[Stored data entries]
*** Block opens ***
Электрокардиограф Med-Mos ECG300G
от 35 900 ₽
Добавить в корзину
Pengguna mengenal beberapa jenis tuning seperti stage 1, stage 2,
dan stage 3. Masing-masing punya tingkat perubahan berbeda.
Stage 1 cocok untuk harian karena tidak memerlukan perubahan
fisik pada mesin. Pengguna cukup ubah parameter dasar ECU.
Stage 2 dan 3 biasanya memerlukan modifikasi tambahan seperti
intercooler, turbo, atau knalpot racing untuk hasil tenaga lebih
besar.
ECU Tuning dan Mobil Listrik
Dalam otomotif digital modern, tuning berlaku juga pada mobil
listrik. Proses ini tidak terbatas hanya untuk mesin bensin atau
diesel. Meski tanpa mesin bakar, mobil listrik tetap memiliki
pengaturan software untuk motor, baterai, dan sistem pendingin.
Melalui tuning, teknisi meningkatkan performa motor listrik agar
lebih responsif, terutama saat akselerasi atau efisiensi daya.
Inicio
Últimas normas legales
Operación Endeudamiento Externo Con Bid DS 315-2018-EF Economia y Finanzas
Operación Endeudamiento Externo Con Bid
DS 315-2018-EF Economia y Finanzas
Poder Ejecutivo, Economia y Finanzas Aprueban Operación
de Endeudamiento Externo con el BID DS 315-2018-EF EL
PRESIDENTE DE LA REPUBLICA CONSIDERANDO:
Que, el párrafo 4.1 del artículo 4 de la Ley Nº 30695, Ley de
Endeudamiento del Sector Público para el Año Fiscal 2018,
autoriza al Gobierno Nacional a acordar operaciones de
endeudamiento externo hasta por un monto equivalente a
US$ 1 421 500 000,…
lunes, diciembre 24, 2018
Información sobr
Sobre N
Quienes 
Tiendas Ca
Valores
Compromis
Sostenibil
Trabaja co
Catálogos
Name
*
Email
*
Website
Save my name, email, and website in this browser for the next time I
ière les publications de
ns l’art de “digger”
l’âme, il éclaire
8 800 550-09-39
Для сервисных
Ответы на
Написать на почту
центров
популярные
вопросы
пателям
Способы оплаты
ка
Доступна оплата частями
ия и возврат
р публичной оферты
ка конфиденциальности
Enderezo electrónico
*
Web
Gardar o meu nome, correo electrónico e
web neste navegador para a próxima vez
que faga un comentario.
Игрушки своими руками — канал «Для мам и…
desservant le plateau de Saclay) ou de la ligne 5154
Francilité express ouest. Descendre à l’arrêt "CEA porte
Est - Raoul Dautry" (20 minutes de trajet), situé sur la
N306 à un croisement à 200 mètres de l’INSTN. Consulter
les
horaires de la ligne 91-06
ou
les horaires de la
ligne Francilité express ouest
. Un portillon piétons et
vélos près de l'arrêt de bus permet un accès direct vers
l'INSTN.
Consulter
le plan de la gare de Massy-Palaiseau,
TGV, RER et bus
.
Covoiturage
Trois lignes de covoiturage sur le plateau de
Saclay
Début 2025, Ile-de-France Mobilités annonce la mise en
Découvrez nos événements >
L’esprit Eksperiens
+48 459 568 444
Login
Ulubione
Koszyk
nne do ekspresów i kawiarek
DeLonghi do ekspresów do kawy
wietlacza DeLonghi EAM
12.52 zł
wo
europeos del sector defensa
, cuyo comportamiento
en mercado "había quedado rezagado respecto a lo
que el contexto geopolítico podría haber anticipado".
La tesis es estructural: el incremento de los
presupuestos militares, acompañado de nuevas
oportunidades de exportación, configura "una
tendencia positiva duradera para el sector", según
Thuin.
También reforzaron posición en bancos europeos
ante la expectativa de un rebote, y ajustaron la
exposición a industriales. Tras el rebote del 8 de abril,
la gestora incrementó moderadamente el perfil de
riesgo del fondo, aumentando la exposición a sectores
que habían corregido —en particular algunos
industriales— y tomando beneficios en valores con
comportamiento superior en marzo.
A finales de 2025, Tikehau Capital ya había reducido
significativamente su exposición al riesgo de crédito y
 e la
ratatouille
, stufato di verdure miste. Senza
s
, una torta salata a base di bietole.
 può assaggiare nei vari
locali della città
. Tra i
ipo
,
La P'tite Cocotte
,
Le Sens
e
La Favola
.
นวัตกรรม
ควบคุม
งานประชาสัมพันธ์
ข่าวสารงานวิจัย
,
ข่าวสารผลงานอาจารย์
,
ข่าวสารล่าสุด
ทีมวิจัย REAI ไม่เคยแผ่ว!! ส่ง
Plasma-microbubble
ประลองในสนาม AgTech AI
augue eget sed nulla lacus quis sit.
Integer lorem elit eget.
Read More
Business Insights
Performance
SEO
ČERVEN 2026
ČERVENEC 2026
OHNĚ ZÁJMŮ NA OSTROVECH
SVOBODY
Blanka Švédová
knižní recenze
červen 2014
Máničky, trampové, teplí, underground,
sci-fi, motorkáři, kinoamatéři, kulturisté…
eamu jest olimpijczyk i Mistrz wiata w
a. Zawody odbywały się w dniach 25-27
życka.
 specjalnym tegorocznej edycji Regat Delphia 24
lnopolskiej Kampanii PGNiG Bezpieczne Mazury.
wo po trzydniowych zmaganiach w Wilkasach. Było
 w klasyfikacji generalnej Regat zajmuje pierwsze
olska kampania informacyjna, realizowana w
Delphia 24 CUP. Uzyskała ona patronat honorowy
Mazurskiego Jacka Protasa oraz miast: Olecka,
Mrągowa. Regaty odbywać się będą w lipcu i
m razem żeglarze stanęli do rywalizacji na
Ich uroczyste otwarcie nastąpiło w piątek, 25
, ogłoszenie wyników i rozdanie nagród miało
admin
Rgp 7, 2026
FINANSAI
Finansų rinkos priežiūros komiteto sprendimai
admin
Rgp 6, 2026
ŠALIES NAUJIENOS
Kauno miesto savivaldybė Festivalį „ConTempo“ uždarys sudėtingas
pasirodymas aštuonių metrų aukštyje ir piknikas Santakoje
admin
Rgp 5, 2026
*** Block closes ***
* **Work request**
Please give the lines of all the records as a JSON list of strings, one string per line, leaving out blank lines.

* **Answer box**
[
  "Электрокардиограф Med-Mos ECG300G",
  "от 35 900 ₽",
  "Добавить в корзину",
  "Pengguna mengenal beberapa jenis tuning seperti stage 1, stage 2,",
  "dan stage 3. Masing-masing punya tingkat perubahan berbeda.",
  "Stage 1 cocok untuk harian karena tidak memerlukan perubahan",
  "fisik pada mesin. Pengguna cukup ubah parameter dasar ECU.",
  "Stage 2 dan 3 biasanya memerlukan modifikasi tambahan seperti",
  "intercooler, turbo, atau knalpot racing untuk hasil tenaga lebih",
  "besar.",
  "ECU Tuning dan Mobil Listrik",
  "Dalam otomotif digital modern, tuning berlaku juga pada mobil",
  "listrik. Proses ini tidak terbatas hanya untuk mesin bensin atau",
  "diesel. Meski tanpa mesin bakar, mobil listrik tetap memiliki",
  "pengaturan software untuk motor, baterai, dan sistem pendingin.",
  "Melalui tuning, teknisi meningkatkan performa motor listrik agar",
  "lebih responsif, terutama saat akselerasi atau efisiensi daya.",
  "Inicio",
  "Últimas normas legales",
  "Operación Endeudamiento Externo Con Bid DS 315-2018-EF Economia y Finanzas",
  "Operación Endeudamiento Externo Con Bid",
  "DS 315-2018-EF Economia y Finanzas",
  "Poder Ejecutivo, Economia y Finanzas Aprueban Operación",
  "de Endeudamiento Externo con el BID DS 315-2018-EF EL",
  "PRESIDENTE DE LA REPUBLICA CONSIDERANDO:",
  "Que, el párrafo 4.1 del artículo 4 de la Ley Nº 30695, Ley de",
  "Endeudamiento del Sector Público para el Año Fiscal 2018,",
  "autoriza al Gobierno Nacional a acordar operaciones de",
  "endeudamiento externo hasta por un monto equivalente a",
  "US$ 1 421 500 000,…",
  "lunes, diciembre 24, 2018",
  "Información sobr",
  "Sobre N",
  "Quienes ",
  "Tiendas Ca",
  "Valores",
  "Compromis",
  "Sostenibil",
  "Trabaja co",
  "Catálogos",
  "Name",
  "*",
  "Email",
  "*",
  "Website",
  "Save my name, email, and website in this browser for the next time I",
  "ière les publications de",
  "ns l’art de “digger”",
  "l’âme, il éclaire",
  "8 800 550-09-39",
  "Для сервисных",
  "Ответы на",
  "Написать на почту",
  "центров",
  "популярные",
  "вопросы",
  "пателям",
  "Способы оплаты",
  "ка",
  "Доступна оплата частями",
  "ия и возврат",
  "р публичной оферты",
  "ка конфиденциальности",
  "Enderezo electrónico",
  "*",
  "Web",
  "Gardar o meu nome, correo electrónico e",
  "web neste navegador para a próxima vez",
  "que faga un comentario.",
  "Игрушки своими руками — канал «Для мам и…",
  "desservant le plateau de Saclay) ou de la ligne 5154",
  "Francilité express ouest. Descendre à l’arrêt \"CEA porte",
  "Est - Raoul Dautry\" (20 minutes de trajet), situé sur la",
  "N306 à un croisement à 200 mètres de l’INSTN. Consulter",
  "les",
  "horaires de la ligne 91-06",
  "ou",
  "les horaires de la",
  "ligne Francilité express ouest",
  ". Un portillon piétons et",
  "vélos près de l'arrêt de bus permet un accès direct vers",
  "l'INSTN.",
  "Consulter",
  "le plan de la gare de Massy-Palaiseau,",
  "TGV, RER et bus",
  ".",
  "Covoiturage",
  "Trois lignes de covoiturage sur le plateau de",
  "Saclay",
  "Début 2025, Ile-de-France Mobilités annonce la mise en",
  "Découvrez nos événements >",
  "L’esprit Eksperiens",
  "+48 459 568 444",
  "Login",
  "Ulubione",
  "Koszyk",
  "nne do ekspresów i kawiarek",
  "DeLonghi do ekspresów do kawy",
  "wietlacza DeLonghi EAM",
  "12.52 zł",
  "wo",
  "europeos del sector defensa",
  ", cuyo comportamiento",
  "en mercado \"había quedado rezagado respecto a lo",
  "que el contexto geopolítico podría haber anticipado\".",
  "La tesis es estructural: el incremento de los",
  "presupuestos militares, acompañado de nuevas",
  "oportunidades de exportación, configura \"una",
  "tendencia positiva duradera para el sector\", según",
  "Thuin.",
  "También reforzaron posición en bancos europeos",
  "ante la expectativa de un rebote, y ajustaron la",
  "exposición a industriales. Tras el rebote del 8 de abril,",
  "la gestora incrementó moderadamente el perfil de",
  "riesgo del fondo, aumentando la exposición a sectores",
  "que habían corregido —en particular algunos",
  "industriales— y tomando beneficios en valores con",
  "comportamiento superior en marzo.",
  "A finales de 2025, Tikehau Capital ya había reducido",
  "significativamente su exposición al riesgo de crédito y",
  " e la",
  "ratatouille",
  ", stufato di verdure miste. Senza",
  "s",
  ", una torta salata a base di bietole.",
  " può assaggiare nei vari",
  "locali della città",
  ". Tra i",
  "ipo",
  ",",
  "La P'tite Cocotte",
  ",",
  "Le Sens",
  "e",
  "La Favola",
  ".",
  "นวัตกรรม",
  "ควบคุม",
  "งานประชาสัมพันธ์",
  "ข่าวสารงานวิจัย",
  ",",
  "ข่าวสารผลงานอาจารย์",
  ",",
  "ข่าวสารล่าสุด",
  "ทีมวิจัย REAI ไม่เคยแผ่ว!! ส่ง",
  "Plasma-microbubble",
  "ประลองในสนาม AgTech AI",
  "augue eget sed nulla lacus quis sit.",
  "Integer lorem elit eget.",
  "Read More",
  "Business Insights",
  "Performance",
  "SEO",
  "ČERVEN 2026",
  "ČERVENEC 2026",
  "OHNĚ ZÁJMŮ NA OSTROVECH",
  "SVOBODY",
  "Blanka Švédová",
  "knižní recenze",
  "červen 2014",
  "Máničky, trampové, teplí, underground,",
  "sci-fi, motorkáři, kinoamatéři, kulturisté…",
  "eamu jest olimpijczyk i Mistrz wiata w",
  "a. Zawody odbywały się w dniach 25-27",
  "życka.",
  " specjalnym tegorocznej edycji Regat Delphia 24",
  "lnopolskiej Kampanii PGNiG Bezpieczne Mazury.",
  "wo po trzydniowych zmaganiach w Wilkasach. Było",
  " w klasyfikacji generalnej Regat zajmuje pierwsze",
  "olska kampania informacyjna, realizowana w",
  "Delphia 24 CUP. Uzyskała ona patronat honorowy",
  "Mazurskiego Jacka Protasa oraz miast: Olecka,",
  "Mrągowa. Regaty odbywać się będą w lipcu i",
  "m razem żeglarze stanęli do rywalizacji na",
  "Ich uroczyste otwarcie nastąpiło w piątek, 25",
  ", ogłoszenie wyników i rozdanie nagród miało",
  "admin",
  "Rgp 7, 2026",
  "FINANSAI",
  "Finansų rinkos priežiūros komiteto sprendimai",
  "admin",
  "Rgp 6, 2026",
  "ŠALIES NAUJIENOS",
  "Kauno miesto savivaldybė Festivalį „ConTempo“ uždarys sudėtingas",
  "pasirodymas aštuonių metrų aukštyje ir piknikas Santakoje",
  "admin",
  "Rgp 5, 2026"
]